Avec la tentative de coup d’État contre Erdoğan en 2016 et l’Union européenne faisant preuve d’une solidarité prudente, comme le voit Erogan.
L’isolement des deux partis s’est accru. Erdogan trouva de nouveaux alliés entre les nationalistes de droite et la gauche dans l’armée et en politique. Ils ont une doctrine militaire appelée «Maison Bleue», qui représente les demandes de l’État en Méditerranée. Selon le chercheur politique Ilhan Ozgul, cette politique étrangère repose sur trois éléments fondamentaux: la militarisation, la «défense nationale transfrontalière» qui comprend l’utilisation de mercenaires arabes issus des islamistes et troisièmement le développement de l’industrie de l’armement. Cela inclut également le déploiement à long terme de soldats à l’étranger, et ainsi la sécurité de la Turquie en Somalie est également défendue.

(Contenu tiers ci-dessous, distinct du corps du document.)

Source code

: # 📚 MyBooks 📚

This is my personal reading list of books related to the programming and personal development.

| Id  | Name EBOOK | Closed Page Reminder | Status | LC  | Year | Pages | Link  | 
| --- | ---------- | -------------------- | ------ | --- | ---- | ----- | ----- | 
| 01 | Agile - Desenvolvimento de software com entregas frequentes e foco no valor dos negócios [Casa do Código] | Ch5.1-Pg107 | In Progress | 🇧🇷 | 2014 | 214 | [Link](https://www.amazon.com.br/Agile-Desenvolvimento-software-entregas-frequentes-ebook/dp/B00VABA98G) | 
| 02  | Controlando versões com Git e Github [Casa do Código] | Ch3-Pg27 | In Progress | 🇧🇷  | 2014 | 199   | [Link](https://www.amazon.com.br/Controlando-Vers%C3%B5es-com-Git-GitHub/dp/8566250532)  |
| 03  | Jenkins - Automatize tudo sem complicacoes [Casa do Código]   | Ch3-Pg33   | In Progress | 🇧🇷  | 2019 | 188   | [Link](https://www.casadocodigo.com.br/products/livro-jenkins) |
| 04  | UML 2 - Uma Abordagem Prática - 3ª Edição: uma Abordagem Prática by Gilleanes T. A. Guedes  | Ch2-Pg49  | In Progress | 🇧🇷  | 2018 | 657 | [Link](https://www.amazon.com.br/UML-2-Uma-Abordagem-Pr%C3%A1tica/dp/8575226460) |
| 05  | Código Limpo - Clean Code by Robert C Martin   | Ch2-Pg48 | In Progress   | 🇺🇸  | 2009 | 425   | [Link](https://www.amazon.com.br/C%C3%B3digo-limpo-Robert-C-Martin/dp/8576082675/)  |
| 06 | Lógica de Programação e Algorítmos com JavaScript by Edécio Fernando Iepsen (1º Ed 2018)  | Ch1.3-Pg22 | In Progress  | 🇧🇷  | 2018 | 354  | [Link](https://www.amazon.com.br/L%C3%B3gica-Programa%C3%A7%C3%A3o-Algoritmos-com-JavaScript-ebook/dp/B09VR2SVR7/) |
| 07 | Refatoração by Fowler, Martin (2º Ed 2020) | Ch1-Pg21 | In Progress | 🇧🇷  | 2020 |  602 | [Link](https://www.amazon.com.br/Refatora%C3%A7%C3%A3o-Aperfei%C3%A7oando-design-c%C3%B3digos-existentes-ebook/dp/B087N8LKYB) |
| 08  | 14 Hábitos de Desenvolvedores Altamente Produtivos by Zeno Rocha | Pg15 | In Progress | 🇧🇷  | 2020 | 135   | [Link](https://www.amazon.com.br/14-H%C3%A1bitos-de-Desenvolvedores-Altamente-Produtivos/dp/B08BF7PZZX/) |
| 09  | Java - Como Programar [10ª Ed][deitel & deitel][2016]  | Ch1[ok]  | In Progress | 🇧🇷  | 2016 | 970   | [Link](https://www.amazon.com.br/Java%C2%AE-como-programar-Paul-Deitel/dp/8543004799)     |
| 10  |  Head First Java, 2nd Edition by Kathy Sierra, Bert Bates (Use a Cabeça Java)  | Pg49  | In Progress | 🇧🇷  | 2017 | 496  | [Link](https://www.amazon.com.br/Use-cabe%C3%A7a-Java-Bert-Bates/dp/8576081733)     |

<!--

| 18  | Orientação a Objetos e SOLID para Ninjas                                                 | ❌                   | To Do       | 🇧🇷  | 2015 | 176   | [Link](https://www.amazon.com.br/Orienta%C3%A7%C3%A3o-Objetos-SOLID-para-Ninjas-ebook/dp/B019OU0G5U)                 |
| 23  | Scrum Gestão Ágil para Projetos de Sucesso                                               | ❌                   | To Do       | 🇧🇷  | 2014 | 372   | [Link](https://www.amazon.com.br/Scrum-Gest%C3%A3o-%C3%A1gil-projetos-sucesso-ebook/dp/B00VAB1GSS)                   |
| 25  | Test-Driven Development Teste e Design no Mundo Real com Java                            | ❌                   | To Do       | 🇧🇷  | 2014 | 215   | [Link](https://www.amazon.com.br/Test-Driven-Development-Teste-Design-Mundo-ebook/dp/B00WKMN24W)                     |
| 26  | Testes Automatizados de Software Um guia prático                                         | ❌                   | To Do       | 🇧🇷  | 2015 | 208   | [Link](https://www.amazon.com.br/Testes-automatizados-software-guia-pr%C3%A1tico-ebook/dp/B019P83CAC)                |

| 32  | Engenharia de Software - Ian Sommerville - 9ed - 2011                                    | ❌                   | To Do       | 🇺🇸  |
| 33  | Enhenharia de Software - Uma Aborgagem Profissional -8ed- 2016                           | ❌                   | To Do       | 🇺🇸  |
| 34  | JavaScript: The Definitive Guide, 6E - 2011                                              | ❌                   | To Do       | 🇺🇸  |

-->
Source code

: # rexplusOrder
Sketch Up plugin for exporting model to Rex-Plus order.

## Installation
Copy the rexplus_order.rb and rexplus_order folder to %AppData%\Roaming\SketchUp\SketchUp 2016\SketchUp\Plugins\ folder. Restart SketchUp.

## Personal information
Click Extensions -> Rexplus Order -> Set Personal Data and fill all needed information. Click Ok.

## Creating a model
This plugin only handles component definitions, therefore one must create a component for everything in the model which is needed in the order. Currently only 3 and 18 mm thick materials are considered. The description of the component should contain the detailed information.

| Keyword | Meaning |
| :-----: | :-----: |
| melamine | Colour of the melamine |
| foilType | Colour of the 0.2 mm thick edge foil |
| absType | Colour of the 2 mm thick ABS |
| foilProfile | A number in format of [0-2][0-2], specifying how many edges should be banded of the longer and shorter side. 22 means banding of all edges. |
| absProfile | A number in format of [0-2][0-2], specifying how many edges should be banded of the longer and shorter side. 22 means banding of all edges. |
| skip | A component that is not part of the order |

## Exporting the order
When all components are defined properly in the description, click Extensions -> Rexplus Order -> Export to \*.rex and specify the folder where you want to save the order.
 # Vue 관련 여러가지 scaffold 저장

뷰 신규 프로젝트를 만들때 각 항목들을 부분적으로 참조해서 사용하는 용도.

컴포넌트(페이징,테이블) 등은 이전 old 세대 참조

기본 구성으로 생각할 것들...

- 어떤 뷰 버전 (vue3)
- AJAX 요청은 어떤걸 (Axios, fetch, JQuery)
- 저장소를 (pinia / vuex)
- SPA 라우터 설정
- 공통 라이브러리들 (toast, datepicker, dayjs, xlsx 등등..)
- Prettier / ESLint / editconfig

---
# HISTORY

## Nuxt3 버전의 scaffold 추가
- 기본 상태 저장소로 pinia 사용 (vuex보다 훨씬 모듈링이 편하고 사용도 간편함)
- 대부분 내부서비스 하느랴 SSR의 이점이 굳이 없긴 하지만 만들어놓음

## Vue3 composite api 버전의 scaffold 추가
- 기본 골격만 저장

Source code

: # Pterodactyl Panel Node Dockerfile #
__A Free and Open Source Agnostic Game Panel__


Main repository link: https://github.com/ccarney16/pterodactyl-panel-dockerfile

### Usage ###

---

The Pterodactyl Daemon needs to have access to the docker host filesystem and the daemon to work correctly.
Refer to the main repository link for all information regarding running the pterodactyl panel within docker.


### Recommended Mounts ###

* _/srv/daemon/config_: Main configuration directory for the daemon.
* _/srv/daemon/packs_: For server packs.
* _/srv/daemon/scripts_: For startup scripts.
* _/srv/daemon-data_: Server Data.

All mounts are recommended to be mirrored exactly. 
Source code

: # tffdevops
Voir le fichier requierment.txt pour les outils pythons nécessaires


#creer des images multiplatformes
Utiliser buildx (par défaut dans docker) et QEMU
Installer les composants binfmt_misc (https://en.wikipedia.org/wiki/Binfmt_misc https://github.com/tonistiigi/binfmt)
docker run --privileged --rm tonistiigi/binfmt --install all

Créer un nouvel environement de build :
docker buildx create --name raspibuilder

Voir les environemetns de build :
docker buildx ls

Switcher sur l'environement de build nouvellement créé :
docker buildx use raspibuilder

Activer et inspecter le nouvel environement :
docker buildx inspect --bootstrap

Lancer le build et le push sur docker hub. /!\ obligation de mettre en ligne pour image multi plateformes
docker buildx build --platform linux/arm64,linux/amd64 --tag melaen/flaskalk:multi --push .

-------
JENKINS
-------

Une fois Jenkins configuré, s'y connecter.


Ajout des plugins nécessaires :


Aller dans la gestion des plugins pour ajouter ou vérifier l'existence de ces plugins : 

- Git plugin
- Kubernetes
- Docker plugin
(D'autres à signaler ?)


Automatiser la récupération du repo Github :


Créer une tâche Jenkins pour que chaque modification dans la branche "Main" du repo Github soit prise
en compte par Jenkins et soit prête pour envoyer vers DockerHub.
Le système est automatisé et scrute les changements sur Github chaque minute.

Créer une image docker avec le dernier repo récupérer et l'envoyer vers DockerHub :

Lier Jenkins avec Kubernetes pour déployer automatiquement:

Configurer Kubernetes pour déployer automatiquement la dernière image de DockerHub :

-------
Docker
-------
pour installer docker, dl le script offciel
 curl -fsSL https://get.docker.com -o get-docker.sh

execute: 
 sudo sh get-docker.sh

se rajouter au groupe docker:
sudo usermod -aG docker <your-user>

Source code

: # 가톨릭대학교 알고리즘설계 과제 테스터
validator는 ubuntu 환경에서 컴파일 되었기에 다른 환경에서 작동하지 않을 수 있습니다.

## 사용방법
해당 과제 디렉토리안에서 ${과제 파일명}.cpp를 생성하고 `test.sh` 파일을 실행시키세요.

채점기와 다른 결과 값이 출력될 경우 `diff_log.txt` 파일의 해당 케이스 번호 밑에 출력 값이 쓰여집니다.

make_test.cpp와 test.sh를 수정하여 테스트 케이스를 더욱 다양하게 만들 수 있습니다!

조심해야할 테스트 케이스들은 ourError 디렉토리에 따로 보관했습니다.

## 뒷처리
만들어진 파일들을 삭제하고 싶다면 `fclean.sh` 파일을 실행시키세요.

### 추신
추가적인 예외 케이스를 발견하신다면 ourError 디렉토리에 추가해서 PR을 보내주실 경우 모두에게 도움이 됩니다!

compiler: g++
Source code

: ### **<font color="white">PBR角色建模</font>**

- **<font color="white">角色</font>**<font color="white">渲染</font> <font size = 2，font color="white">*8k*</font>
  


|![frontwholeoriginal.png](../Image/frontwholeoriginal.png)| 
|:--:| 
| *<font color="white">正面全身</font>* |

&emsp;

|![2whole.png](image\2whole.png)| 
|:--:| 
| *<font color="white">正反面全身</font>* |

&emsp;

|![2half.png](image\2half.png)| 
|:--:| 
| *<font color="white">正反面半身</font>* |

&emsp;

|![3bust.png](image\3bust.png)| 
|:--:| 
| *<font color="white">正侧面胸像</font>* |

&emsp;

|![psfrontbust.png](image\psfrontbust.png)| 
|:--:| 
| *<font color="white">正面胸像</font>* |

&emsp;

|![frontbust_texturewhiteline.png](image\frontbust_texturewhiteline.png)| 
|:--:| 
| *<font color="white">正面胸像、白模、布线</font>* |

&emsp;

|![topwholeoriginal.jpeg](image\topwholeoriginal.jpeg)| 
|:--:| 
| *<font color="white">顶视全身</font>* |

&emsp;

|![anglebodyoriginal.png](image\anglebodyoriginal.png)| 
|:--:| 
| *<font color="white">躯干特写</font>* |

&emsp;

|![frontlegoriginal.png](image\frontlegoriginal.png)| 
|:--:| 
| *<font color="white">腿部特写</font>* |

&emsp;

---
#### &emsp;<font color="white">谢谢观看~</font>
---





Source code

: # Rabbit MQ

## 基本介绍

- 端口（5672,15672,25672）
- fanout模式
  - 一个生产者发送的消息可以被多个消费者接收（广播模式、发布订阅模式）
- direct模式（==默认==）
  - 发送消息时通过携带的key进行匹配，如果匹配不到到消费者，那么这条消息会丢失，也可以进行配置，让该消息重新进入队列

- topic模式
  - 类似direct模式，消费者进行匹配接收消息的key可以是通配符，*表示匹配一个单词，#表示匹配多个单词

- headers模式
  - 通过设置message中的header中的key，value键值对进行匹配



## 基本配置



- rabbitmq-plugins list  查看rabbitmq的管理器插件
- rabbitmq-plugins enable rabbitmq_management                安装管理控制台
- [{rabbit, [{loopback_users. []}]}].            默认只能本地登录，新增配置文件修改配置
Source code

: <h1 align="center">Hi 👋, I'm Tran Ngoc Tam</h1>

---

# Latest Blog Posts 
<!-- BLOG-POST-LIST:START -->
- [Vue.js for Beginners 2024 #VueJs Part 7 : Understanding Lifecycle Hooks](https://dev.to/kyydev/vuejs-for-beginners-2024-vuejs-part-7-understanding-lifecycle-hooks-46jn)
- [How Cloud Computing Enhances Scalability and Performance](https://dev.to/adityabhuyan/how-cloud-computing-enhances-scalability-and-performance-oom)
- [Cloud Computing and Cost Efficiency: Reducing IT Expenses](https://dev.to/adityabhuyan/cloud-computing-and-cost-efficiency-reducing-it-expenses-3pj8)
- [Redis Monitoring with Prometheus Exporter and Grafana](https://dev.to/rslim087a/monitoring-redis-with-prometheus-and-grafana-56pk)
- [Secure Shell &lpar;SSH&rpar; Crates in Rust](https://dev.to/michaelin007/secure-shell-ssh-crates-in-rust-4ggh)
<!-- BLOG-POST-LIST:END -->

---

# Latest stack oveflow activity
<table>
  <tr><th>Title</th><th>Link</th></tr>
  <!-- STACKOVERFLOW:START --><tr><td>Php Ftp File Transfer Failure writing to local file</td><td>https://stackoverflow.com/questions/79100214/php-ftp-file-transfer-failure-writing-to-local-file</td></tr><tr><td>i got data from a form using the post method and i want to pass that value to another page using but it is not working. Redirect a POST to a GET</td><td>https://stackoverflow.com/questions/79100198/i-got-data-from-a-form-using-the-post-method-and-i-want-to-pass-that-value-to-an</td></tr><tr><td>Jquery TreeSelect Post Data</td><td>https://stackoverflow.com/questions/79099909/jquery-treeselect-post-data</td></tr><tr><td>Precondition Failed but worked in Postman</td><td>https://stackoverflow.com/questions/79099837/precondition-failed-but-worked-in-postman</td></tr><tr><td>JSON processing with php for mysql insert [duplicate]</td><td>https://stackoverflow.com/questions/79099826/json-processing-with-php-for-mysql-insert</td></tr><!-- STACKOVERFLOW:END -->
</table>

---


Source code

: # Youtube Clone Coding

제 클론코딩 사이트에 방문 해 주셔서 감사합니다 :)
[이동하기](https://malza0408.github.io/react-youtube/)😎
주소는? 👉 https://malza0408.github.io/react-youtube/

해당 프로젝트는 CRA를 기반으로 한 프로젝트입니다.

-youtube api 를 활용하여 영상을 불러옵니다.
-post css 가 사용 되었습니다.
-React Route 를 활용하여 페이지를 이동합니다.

Ces perceptions ont cimenté la conviction de ceux qui critiquent les orientations occidentales « eurasiennes » des politiciens, des officiers et des élites éduquées de la nécessité de prêter attention à l’est où la Turquie devrait se rapprocher de la Russie, de la Chine et de l’Iran, pour eux, l’Europe est l’ennemi. L’influence de ces derniers s’est accentuée suit au coup d’état raté. Et avec le rapprochement d’Erdogan de la droite nationale. La coordination de la Turquie avec la Russie contre l’Occident est essentielle dans leurs perceptions. Les Eurasiens russes et turcs se rencontrent régulièrement.
De l’autre côté, l’Europe estime que cette Turquie n’est plus le candidat éligible et digne d’adhérer. Aucun pays ne peut espérer accepter son admission dans l’Union après avoir soulevé tous ces doutes, mais Erdogan est assez intelligent pour savoir que l’achèvement des négociations d’annexion ne sert qu’à assurer son maintien dans l’OTAN.
C’est la différence qui donne plus de poids à Erdogan dans ses négociations avec la Russie et l’Iran. L’Allemagne s’est déjà abstenue d’envoyer des avertissements tièdes à la Turquie, et de donner des conseils à travers ses affaires étrangères, ce qui n’est plus pris au sérieux.
Tout cela a incité des voix européennes à exiger de l’Union un rôle militaire plus important dans la région, y compris – Natalie Tucci – Conseillère du représentant du ministre européen des Affaires étrangères Josip Borrell, qui a recommandé un engagement plus important avec les soldats de la paix de l’ONU opérant en Libye, une tâche qui pourrait convenir à ceux qui doivent apprendre le « langage de la force » comme indiqué dans Recommandation du ministre Borel à l’Union européenne.